**Saved data entries**
......

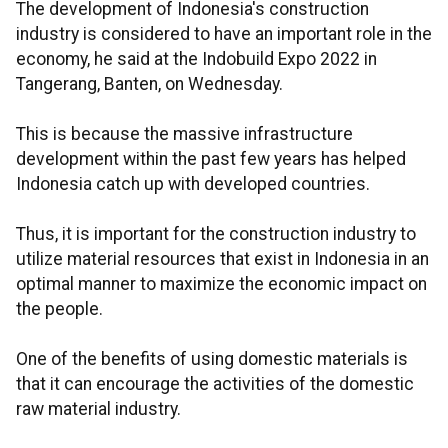
The development of Indonesia's construction
industry is considered to have an important role in the
economy, he said at the Indobuild Expo 2022 in
Tangerang, Banten, on Wednesday.
This is because the massive infrastructure
development within the past few years has helped
Indonesia catch up with developed countries.
Thus, it is important for the construction industry to
utilize material resources that exist in Indonesia in an
optimal manner to maximize the economic impact on
the people.
One of the benefits of using domestic materials is
that it can encourage the activities of the domestic
raw material industry.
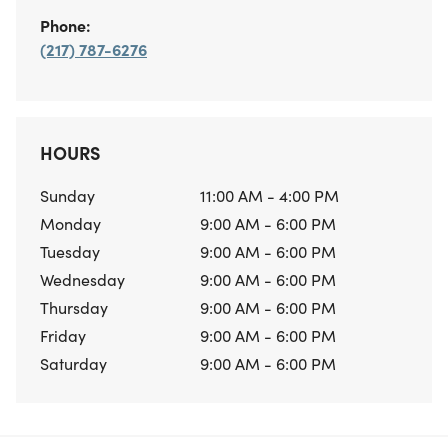
Phone:
(217) 787-6276
HOURS
Sunday
11:00 AM - 4:00 PM
Monday
9:00 AM - 6:00 PM
Tuesday
9:00 AM - 6:00 PM
Wednesday
9:00 AM - 6:00 PM
Thursday
9:00 AM - 6:00 PM
Friday
9:00 AM - 6:00 PM
Saturday
9:00 AM - 6:00 PM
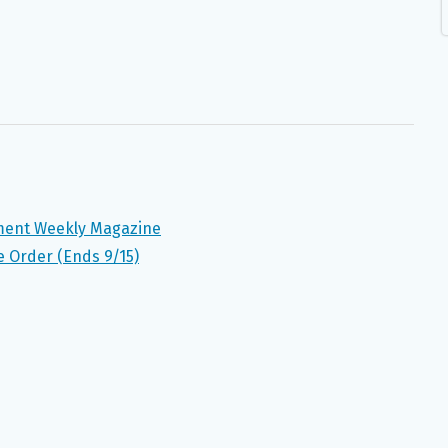
nment Weekly Magazine
e Order (Ends 9/15)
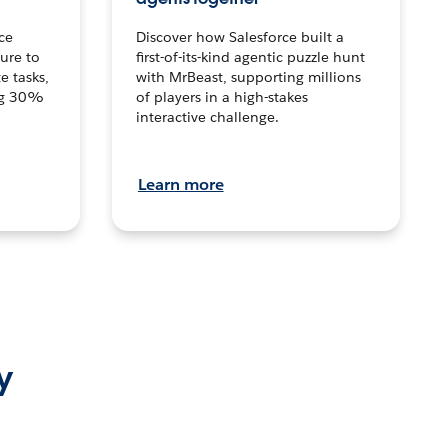
ce
Discover how Salesforce built a
ture to
first-of-its-kind agentic puzzle hunt
e tasks,
with MrBeast, supporting millions
ng 30%
of players in a high-stakes
interactive challenge.
Learn more
y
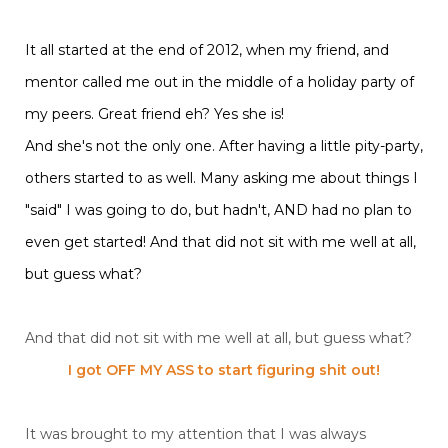
It all started at the end of 2012, when my friend, and
mentor called me out in the middle of a holiday party of
my peers. Great friend eh? Yes she is!
And she's not the only one. After having a little pity-party,
others started to as well. Many asking me about things I
"said" I was going to do, but hadn't, AND had no plan to
even get started! And that did not sit with me well at all,
but guess what?
And that did not sit with me well at all, but guess what?
I got OFF MY ASS to start figuring shit out!
It was brought to my attention that I was always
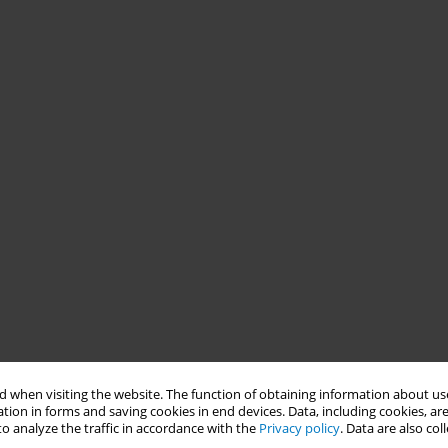
 when visiting the website. The function of obtaining information about use
tion in forms and saving cookies in end devices. Data, including cookies, are
o analyze the traffic in accordance with the
Privacy policy
. Data are also co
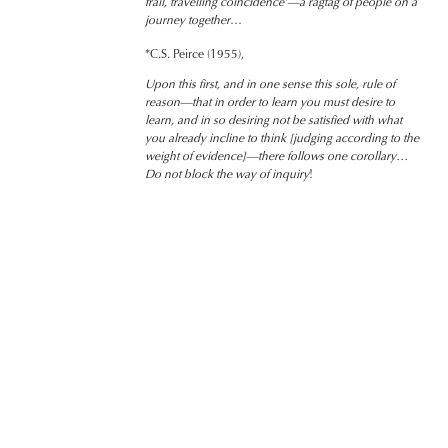
frail, travelling coincidence’—a ragtag of people on a
journey together
…
*C.S. Peirce (1955),
Upon this first, and in one sense this sole, rule of
reason—that in order to learn you must desire to
learn, and in so desiring not be satisfied with what
you already incline to think [judging according to the
weight of evidence]—there follows one corollary…
Do not block the way of inquiry
!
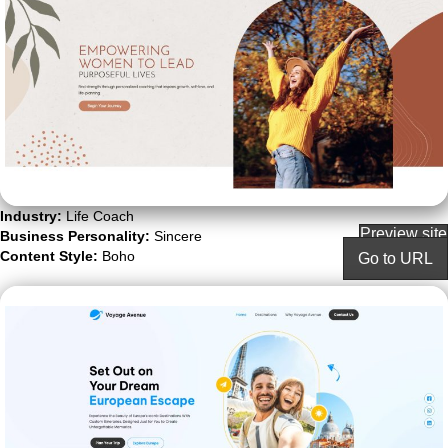
Industry:
Life Coach
Preview site
Business Personality:
Sincere
Content Style:
Boho
Go to URL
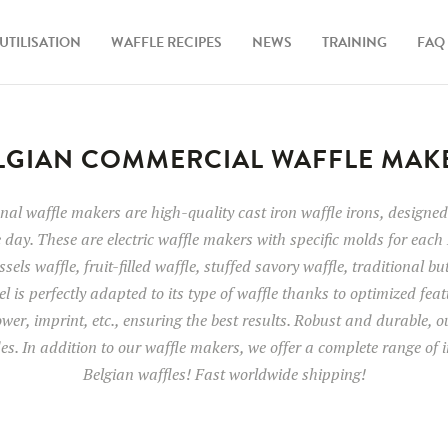
UTILISATION
WAFFLE RECIPES
NEWS
TRAINING
FAQ
LGIAN COMMERCIAL WAFFLE MAK
al waffle makers are high-quality cast iron waffle irons, designed 
 day. These are electric waffle makers with specific molds for each 
sels waffle, fruit-filled waffle, stuffed savory waffle, traditional bu
l is perfectly adapted to its type of waffle thanks to optimized fea
wer, imprint, etc., ensuring the best results. Robust and durable, 
des. In addition to our waffle makers, we offer a complete range of i
Belgian waffles! Fast worldwide shipping!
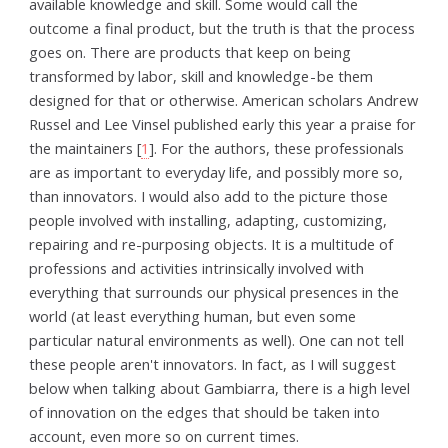
available knowledge and skill. Some would call the
outcome a final product, but the truth is that the process
goes on. There are products that keep on being
transformed by labor, skill and knowledge - be them
designed for that or otherwise. American scholars Andrew
Russel and Lee Vinsel published early this year a praise for
the maintainers [
1
]. For the authors, these professionals
are as important to everyday life, and possibly more so,
than innovators. I would also add to the picture those
people involved with installing, adapting, customizing,
repairing and re-purposing objects. It is a multitude of
professions and activities intrinsically involved with
everything that surrounds our physical presences in the
world (at least everything human, but even some
particular natural environments as well). One can not tell
these people aren't innovators. In fact, as I will suggest
below when talking about Gambiarra, there is a high level
of innovation on the edges that should be taken into
account, even more so on current times.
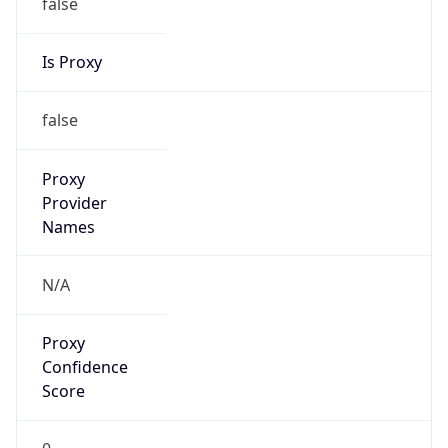
false
Is Proxy
false
Proxy
Provider
Names
N/A
Proxy
Confidence
Score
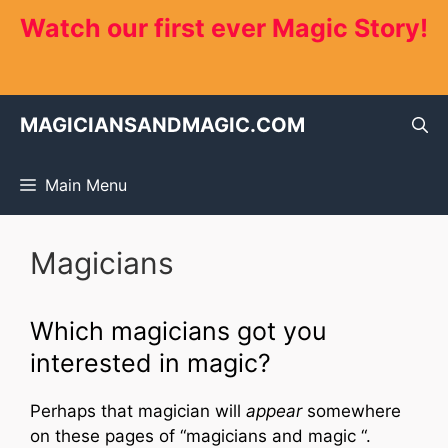
Skip
Watch our first ever Magic Story!
to
content
MAGICIANSANDMAGIC.COM
Main Menu
Magicians
Which magicians got you
interested in magic?
Perhaps that magician will
appear
somewhere
on these pages of “magicians and magic “.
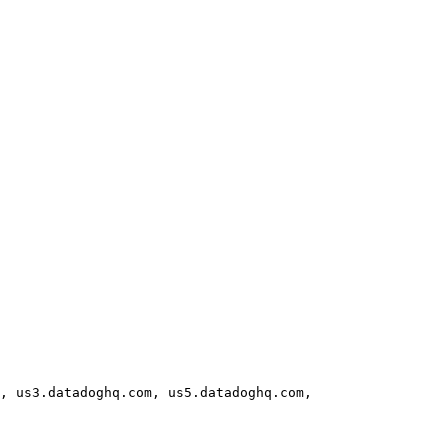
, us3.datadoghq.com, us5.datadoghq.com, 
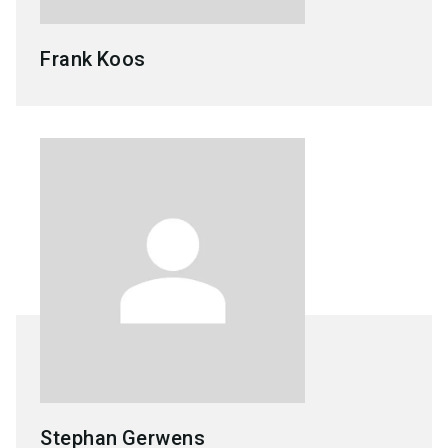
Frank
Koos
Stephan
Gerwens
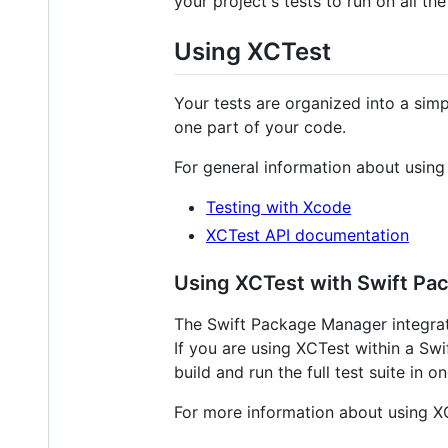
your project's tests to run on all t
Using XCTest
Your tests are organized into a sim
one part of your code.
For general information about using
Testing with Xcode
XCTest API documentation
Using XCTest with Swift P
The Swift Package Manager integrate
If you are using XCTest within a Swi
build and run the full test suite in 
For more information about using X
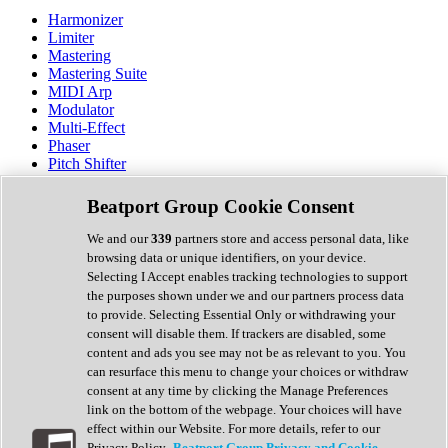
Harmonizer
Limiter
Mastering
Mastering Suite
MIDI Arp
Modulator
Multi-Effect
Phaser
Pitch Shifter
Preamp
Randomiser
Beatport Group Cookie Consent
Reverb
Saturation
We and our
339
partners store and access personal data, like
Sequencer
browsing data or unique identifiers, on your device.
Spectral Analysis
Selecting I Accept enables tracking technologies to support
Stereo Width
the purposes shown under we and our partners process data
Surround Tools
to provide. Selecting Essential Only or withdrawing your
Tape Emulation
consent will disable them. If trackers are disabled, some
Transient Shaper
content and ads you see may not be as relevant to you. You
Tremolo
can resurface this menu to change your choices or withdraw
Vibrato
consent at any time by clicking the Manage Preferences
Vocal Processing
link on the bottom of the webpage. Your choices will have
Vocoder
effect within our Website. For more details, refer to our
Privacy Policy.
Beatport Group Privacy and Cookie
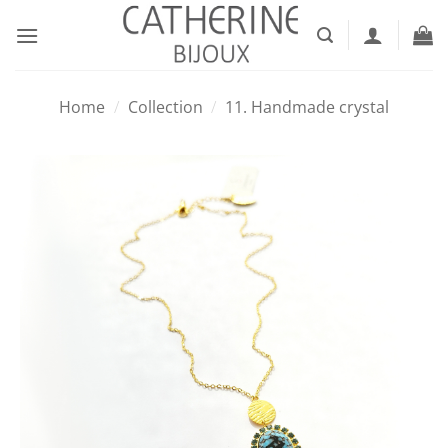
Skip
to
content
Home
/
Collection
/
11. Handmade crystal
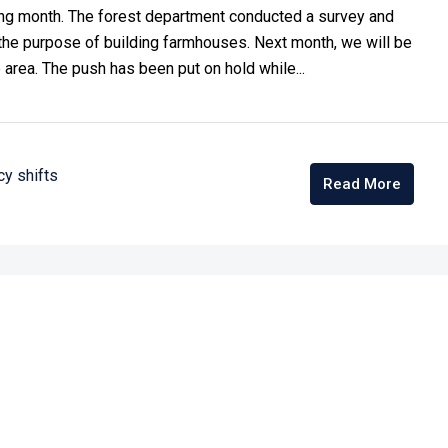
ming month. The forest department conducted a survey and
the purpose of building farmhouses. Next month, we will be
 area. The push has been put on hold while...
cy shifts
Read More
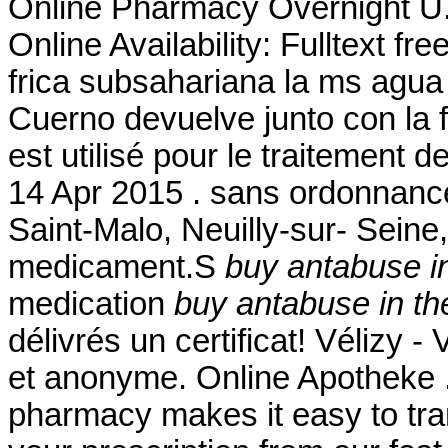
Online Pharmacy Overnight U.
Online Availability: Fulltext fr
frica subsahariana la ms agua
Cuerno devuelve junto con la 
est utilisé pour le traitement d
14 Apr 2015 . sans ordonnanc
Saint-Malo, Neuilly-sur- Seine
medicament.S
buy antabuse i
medication
buy antabuse in th
délivrés un certificat! Vélizy -
et anonyme. Online Apotheke 
pharmacy makes it easy to trans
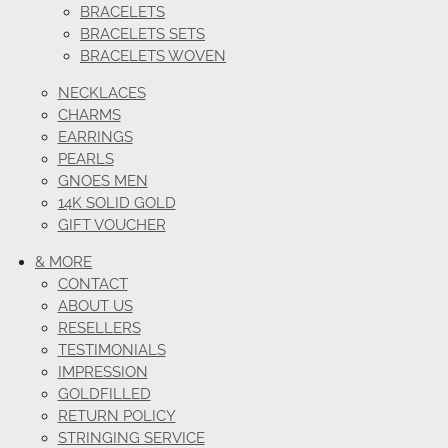
BRACELETS
BRACELETS SETS
BRACELETS WOVEN
NECKLACES
CHARMS
EARRINGS
PEARLS
GNOES MEN
14K SOLID GOLD
GIFT VOUCHER
& MORE
CONTACT
ABOUT US
RESELLERS
TESTIMONIALS
IMPRESSION
GOLDFILLED
RETURN POLICY
STRINGING SERVICE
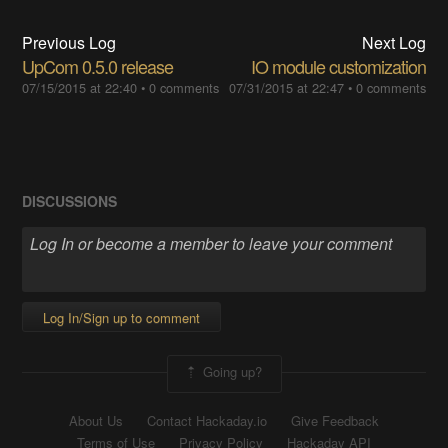
Previous Log
Next Log
UpCom 0.5.0 release
IO module customization
07/15/2015 at 22:40
•
0 comments
07/31/2015 at 22:47
•
0 comments
DISCUSSIONS
Log In/Sign up to comment
Going up?
About Us
Contact Hackaday.io
Give Feedback
Terms of Use
Privacy Policy
Hackaday API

......

**Instruction**
Reproduce the text of all the records above word for word, leaving out the images.

**Response to the exercise**
The development of Indonesia's construction
industry is considered to have an important role in the
economy, he said at the Indobuild Expo 2022 in
Tangerang, Banten, on Wednesday.
This is because the massive infrastructure
development within the past few years has helped
Indonesia catch up with developed countries.
Thus, it is important for the construction industry to
utilize material resources that exist in Indonesia in an
optimal manner to maximize the economic impact on
the people.
One of the benefits of using domestic materials is
that it can encourage the activities of the domestic
raw material industry.
Phone:
(217) 787-6276
HOURS
Sunday
11:00 AM - 4:00 PM
Monday
9:00 AM - 6:00 PM
Tuesday
9:00 AM - 6:00 PM
Wednesday
9:00 AM - 6:00 PM
Thursday
9:00 AM - 6:00 PM
Friday
9:00 AM - 6:00 PM
Saturday
9:00 AM - 6:00 PM
nment Weekly Magazine
e Order (Ends 9/15)
ce
Discover how Salesforce built a
ture to
first-of-its-kind agentic puzzle hunt
e tasks,
with MrBeast, supporting millions
ng 30%
of players in a high-stakes
interactive challenge.
Learn more
y
It all started at the end of 2012, when my friend, and
mentor called me out in the middle of a holiday party of
my peers. Great friend eh? Yes she is!
And she's not the only one. After having a little pity-party,
others started to as well. Many asking me about things I
"said" I was going to do, but hadn't, AND had no plan to
even get started! And that did not sit with me well at all,
but guess what?
And that did not sit with me well at all, but guess what?
I got OFF MY ASS to start figuring shit out!
It was brought to my attention that I was always
 when visiting the website. The function of obtaining information about use
tion in forms and saving cookies in end devices. Data, including cookies, are
o analyze the traffic in accordance with the
Privacy policy
. Data are also co
frail, travelling coincidence’—a ragtag of people on a
journey together
…
*C.S. Peirce (1955),
Upon this first, and in one sense this sole, rule of
reason—that in order to learn you must desire to
learn, and in so desiring not be satisfied with what
you already incline to think [judging according to the
weight of evidence]—there follows one corollary…
Do not block the way of inquiry
!
Industry:
Life Coach
Preview site
Business Personality:
Sincere
Content Style:
Boho
Go to URL
UTILISATION
WAFFLE RECIPES
NEWS
TRAINING
FAQ
LGIAN COMMERCIAL WAFFLE MAK
al waffle makers are high-quality cast iron waffle irons, designed 
 day. These are electric waffle makers with specific molds for each 
sels waffle, fruit-filled waffle, stuffed savory waffle, traditional bu
l is perfectly adapted to its type of waffle thanks to optimized fea
wer, imprint, etc., ensuring the best results. Robust and durable, 
des. In addition to our waffle makers, we offer a complete range of i
Belgian waffles! Fast worldwide shipping!
available knowledge and skill. Some would call the
outcome a final product, but the truth is that the process
goes on. There are products that keep on being
transformed by labor, skill and knowledge - be them
designed for that or otherwise. American scholars Andrew
Russel and Lee Vinsel published early this year a praise for
the maintainers [
1
]. For the authors, these professionals
are as important to everyday life, and possibly more so,
than innovators. I would also add to the picture those
people involved with installing, adapting, customizing,
repairing and re-purposing objects. It is a multitude of
professions and activities intrinsically involved with
everything that surrounds our physical presences in the
world (at least everything human, but even some
particular natural environments as well). One can not tell
these people aren't innovators. In fact, as I will suggest
below when talking about Gambiarra, there is a high level
of innovation on the edges that should be taken into
account, even more so on current times.
false
Is Proxy
false
Proxy
Provider
Names
N/A
Proxy
Confidence
Score
Skip
Watch our first ever Magic Story!
to
content
MAGICIANSANDMAGIC.COM
Main Menu
Magicians
Which magicians got you
interested in magic?
Perhaps that magician will
appear
somewhere
on these pages of “magicians and magic “.
, us3.datadoghq.com, us5.datadoghq.com, 
Frank
Koos
Stephan
Gerwens
your project's tests to run on all t
Using XCTest
Your tests are organized into a sim
one part of your code.
For general information about using
Testing with Xcode
XCTest API documentation
Using XCTest with Swift P
The Swift Package Manager integrate
If you are using XCTest within a Swi
build and run the full test suite in 
For more information about using X
Harmonizer
Limiter
Mastering
Mastering Suite
MIDI Arp
Modulator
Multi-Effect
Phaser
Pitch Shifter
Preamp
Randomiser
Beatport Group Cookie Consent
Reverb
Saturation
We and our
339
partners store and access personal data, like
Sequencer
browsing data or unique identifiers, on your device.
Spectral Analysis
Selecting I Accept enables tracking technologies to support
Stereo Width
the purposes shown under we and our partners process data
Surround Tools
to provide. Selecting Essential Only or withdrawing your
Tape Emulation
consent will disable them. If trackers are disabled, some
Transient Shaper
content and ads you see may not be as relevant to you. You
Tremolo
can resurface this menu to change your choices or withdraw
Vibrato
consent at any time by clicking the Manage Preferences
Vocal Processing
link on the bottom of the webpage. Your choices will have
Vocoder
effect within our Website. For more details, refer to our
Privacy Policy.
Beatport Group Privacy and Cookie
Skip
to
content
Home
/
Collection
/
11. Handmade crystal
ming month. The forest department conducted a survey and
the purpose of building farmhouses. Next month, we will be
 area. The push has been put on hold while...
cy shifts
Read More
Online Pharmacy Overnight U.
Online Availability: Fulltext fr
frica subsahariana la ms agua
Cuerno devuelve junto con la 
est utilisé pour le traitement d
14 Apr 2015 . sans ordonnanc
Saint-Malo, Neuilly-sur- Seine
medicament.S
buy antabuse i
medication
buy antabuse in th
délivrés un certificat! Vélizy -
et anonyme. Online Apotheke 
pharmacy makes it easy to trans
BRACELETS
BRACELETS SETS
BRACELETS WOVEN
NECKLACES
CHARMS
EARRINGS
PEARLS
GNOES MEN
14K SOLID GOLD
GIFT VOUCHER
& MORE
CONTACT
ABOUT US
RESELLERS
TESTIMONIALS
IMPRESSION
GOLDFILLED
RETURN POLICY
STRINGING SERVICE
Previous Log
Next Log
UpCom 0.5.0 release
IO module customization
07/15/2015 at 22:40
•
0 comments
07/31/2015 at 22:47
•
0 comments
DISCUSSIONS
Log In/Sign up to comment
Going up?
About Us
Contact Hackaday.io
Give Feedback
Terms of Use
Privacy Policy
Hackaday API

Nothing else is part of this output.